The delivery of population health services is a cross-sector effort that involves many different organizations in the community. While research has shown the collaborative nature of public health, very little has examined differences in system composition based on the size of the jurisdiction served. This study uses Social Network Analysis (SNA) methods to examine how the composition of local public health systems differs based on the size of the population served.
A cohort design was used to examine the network characteristics of local public health systems. The National Longitudinal Survey of Public Health Systems (NLSPHS) contains a stratified random sample of the nation’s 3000 local public health officials (n=397) who were surveyed in 1998, 2006, 2012, and 2014 (70% response) to measure the availability of 20 core public health activities within their jurisdictions, the range of organizations that deliver each activity, and the perceived effectiveness of services. The initial sample included health departments serving populations of 100,000 residents or more, however, in 2014 the sample was expanded to include smaller jurisdictions. We analyzed the networks for four key SNA measures, two at the network level and two at the organization level. Degree centralization measures the connectedness of organizations in the network as a whole and network density measures the proportion of total possible relationships that exist between organizations in the network. Degree centrality captures the number of relationships that an organization maintains with other organizations in the network and betweenness centrality measures the degree an organization lies between other organizations in the network. We then used ttests to determine if significant differences exist between small and large jurisdictions.
All U.S. agencies meeting the national definition of a local health department.

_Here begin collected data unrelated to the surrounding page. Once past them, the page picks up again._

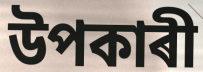
উপকাৰীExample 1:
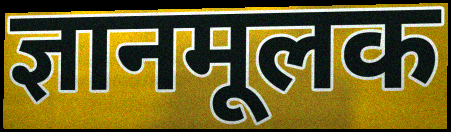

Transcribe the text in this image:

ज्ञानमूलक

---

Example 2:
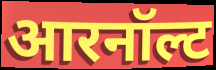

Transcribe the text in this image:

आरनॉल्ट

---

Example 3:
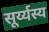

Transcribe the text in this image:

सूर्य्यस्य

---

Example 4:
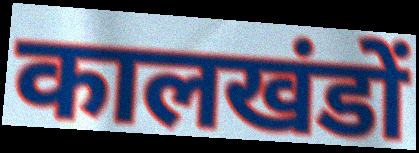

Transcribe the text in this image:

कालखंडों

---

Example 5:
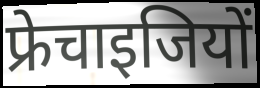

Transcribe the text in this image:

फ्रेचाइजियोंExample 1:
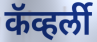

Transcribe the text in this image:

कॅव्हर्ली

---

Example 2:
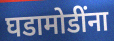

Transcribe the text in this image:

घडामोडींना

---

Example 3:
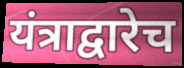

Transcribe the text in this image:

यंत्राद्वारेच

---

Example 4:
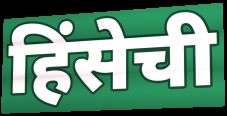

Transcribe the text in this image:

हिंसेची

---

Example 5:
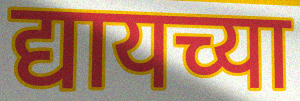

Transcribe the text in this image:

द्यायच्या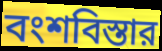
বংশবিস্তারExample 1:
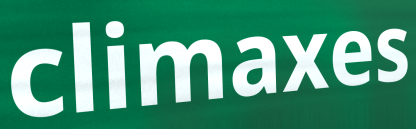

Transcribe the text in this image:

climaxes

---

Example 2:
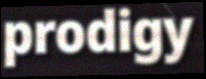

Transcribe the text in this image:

prodigy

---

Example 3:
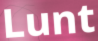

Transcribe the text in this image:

Lunt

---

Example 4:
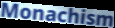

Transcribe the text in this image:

Monachism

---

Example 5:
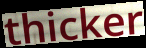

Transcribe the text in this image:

thicker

Large systems are 20% more central (p<0.01), meaning that less organizations are providing the bulk of population health activities, while smaller systems have more diffuse delivery of population health activities. LHDs showed the highest levels of betweenness centrality and degree centrality, indicating their key roles in connecting organizations in both large and small systems, although our findings indicated that LHDs are 30% (p<0.01) less likely to be providing the majority of population health activities in small systems.

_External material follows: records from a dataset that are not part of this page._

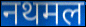
नथमल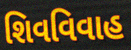
શિવવિવાહ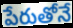
పేరుతోనే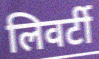
लिवर्टी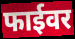
फाईवर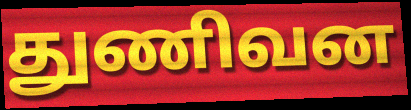
துணிவன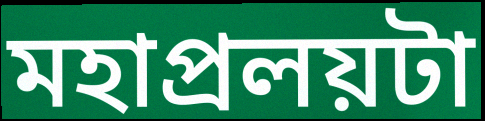
মহাপ্রলয়টাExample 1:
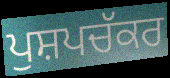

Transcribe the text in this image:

ਪੁਸ਼ਪਚੱਕਰ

Significant differences exist in the network structure of large and small systems. Our analysis suggests that systems serving larger population sizes are more likely to capitalize on the wide range of partners available to participate in population health actives, while smaller jurisdictions see more diffusion in who is providing the bulk of activities.

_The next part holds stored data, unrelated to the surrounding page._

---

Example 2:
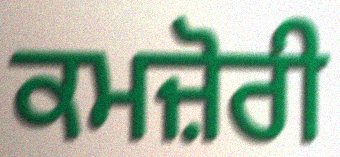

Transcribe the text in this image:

ਕਮਜ਼ੋਰੀ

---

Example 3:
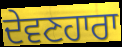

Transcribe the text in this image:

Implications for Public Health Policy or Practice:
Network analytics may provide important insight into how the structure of our local public health systems differs based on community size. Stakeholders may find these measures useful in understanding how the role and contributions of organizations that participate in population health shift in small versus large settings, especially as a building block for additional analysis that explores whether more dense networks are related to better outcomes and understanding if smaller communities have enough potential partners available to grow their networks or are they able to do more with less.